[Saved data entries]
-- Opening Marker --
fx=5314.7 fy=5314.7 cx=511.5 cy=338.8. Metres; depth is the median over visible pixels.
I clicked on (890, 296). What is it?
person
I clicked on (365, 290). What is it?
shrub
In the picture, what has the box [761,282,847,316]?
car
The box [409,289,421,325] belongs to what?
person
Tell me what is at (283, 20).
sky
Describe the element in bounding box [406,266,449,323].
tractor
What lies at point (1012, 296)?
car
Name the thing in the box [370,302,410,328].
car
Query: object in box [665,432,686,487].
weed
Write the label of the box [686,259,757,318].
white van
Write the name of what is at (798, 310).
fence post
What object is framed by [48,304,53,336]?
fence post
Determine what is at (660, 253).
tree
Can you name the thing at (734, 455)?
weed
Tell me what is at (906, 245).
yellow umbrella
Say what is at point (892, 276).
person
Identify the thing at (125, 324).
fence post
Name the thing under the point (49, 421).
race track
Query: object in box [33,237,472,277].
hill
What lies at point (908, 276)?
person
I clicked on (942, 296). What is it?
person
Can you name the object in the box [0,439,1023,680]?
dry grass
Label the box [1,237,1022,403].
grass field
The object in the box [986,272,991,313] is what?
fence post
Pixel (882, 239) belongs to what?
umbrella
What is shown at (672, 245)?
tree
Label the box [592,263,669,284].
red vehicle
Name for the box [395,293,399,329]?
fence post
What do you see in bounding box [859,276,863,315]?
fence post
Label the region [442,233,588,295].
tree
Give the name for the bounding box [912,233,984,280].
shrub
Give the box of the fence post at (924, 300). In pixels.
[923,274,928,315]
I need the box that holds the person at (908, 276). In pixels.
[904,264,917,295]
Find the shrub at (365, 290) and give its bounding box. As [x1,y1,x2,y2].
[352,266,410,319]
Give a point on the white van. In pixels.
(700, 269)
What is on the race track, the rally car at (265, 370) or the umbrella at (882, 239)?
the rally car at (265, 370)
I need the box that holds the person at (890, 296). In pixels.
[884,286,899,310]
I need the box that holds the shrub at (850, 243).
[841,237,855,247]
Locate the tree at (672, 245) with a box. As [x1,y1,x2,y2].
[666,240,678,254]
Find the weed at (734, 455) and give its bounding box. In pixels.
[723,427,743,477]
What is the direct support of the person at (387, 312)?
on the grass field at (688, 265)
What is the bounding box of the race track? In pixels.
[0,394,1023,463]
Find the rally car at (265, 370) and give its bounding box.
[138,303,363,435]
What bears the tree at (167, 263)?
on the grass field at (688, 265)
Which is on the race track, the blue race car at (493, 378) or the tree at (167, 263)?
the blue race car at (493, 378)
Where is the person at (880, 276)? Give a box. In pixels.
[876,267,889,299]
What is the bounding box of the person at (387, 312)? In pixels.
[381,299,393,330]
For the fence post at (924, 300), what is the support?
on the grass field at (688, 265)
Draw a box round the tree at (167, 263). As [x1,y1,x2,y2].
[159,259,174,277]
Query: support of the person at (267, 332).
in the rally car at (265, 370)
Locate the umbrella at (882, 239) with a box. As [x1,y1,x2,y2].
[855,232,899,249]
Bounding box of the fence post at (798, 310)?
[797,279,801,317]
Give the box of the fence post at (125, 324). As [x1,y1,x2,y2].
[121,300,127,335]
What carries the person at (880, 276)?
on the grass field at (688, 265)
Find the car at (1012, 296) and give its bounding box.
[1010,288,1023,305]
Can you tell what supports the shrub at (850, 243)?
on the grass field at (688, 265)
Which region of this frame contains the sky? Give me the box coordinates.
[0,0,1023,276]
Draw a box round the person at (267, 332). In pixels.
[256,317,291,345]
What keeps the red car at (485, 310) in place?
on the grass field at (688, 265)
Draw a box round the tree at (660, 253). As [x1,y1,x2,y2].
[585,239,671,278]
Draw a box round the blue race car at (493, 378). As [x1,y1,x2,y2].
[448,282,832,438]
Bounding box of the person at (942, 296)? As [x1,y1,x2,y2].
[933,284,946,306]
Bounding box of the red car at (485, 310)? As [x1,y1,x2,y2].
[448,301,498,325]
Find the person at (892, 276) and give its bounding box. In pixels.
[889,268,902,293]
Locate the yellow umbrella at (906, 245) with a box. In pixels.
-- Closing Marker --
> [Work task] In the entries above, find the line containing "For the fence". Set down that line and every line after it through the last one, exactly and alone.

> [Response]
For the fence post at (924, 300), what is the support?
on the grass field at (688, 265)
Draw a box round the tree at (167, 263). As [x1,y1,x2,y2].
[159,259,174,277]
Query: support of the person at (267, 332).
in the rally car at (265, 370)
Locate the umbrella at (882, 239) with a box. As [x1,y1,x2,y2].
[855,232,899,249]
Bounding box of the fence post at (798, 310)?
[797,279,801,317]
Give the box of the fence post at (125, 324). As [x1,y1,x2,y2].
[121,300,127,335]
What carries the person at (880, 276)?
on the grass field at (688, 265)
Find the car at (1012, 296) and give its bounding box.
[1010,288,1023,305]
Can you tell what supports the shrub at (850, 243)?
on the grass field at (688, 265)
Which region of this frame contains the sky? Give me the box coordinates.
[0,0,1023,276]
Draw a box round the person at (267, 332). In pixels.
[256,317,291,345]
What keeps the red car at (485, 310) in place?
on the grass field at (688, 265)
Draw a box round the tree at (660, 253). As [x1,y1,x2,y2].
[585,239,671,278]
Draw a box round the blue race car at (493, 378). As [x1,y1,x2,y2].
[448,282,832,438]
Bounding box of the person at (942, 296)? As [x1,y1,x2,y2].
[933,284,946,306]
Bounding box of the red car at (485, 310)? As [x1,y1,x2,y2].
[448,301,498,325]
Find the person at (892, 276) and give its bounding box. In pixels.
[889,268,902,293]
Locate the yellow umbrella at (906, 245) with a box. In pixels.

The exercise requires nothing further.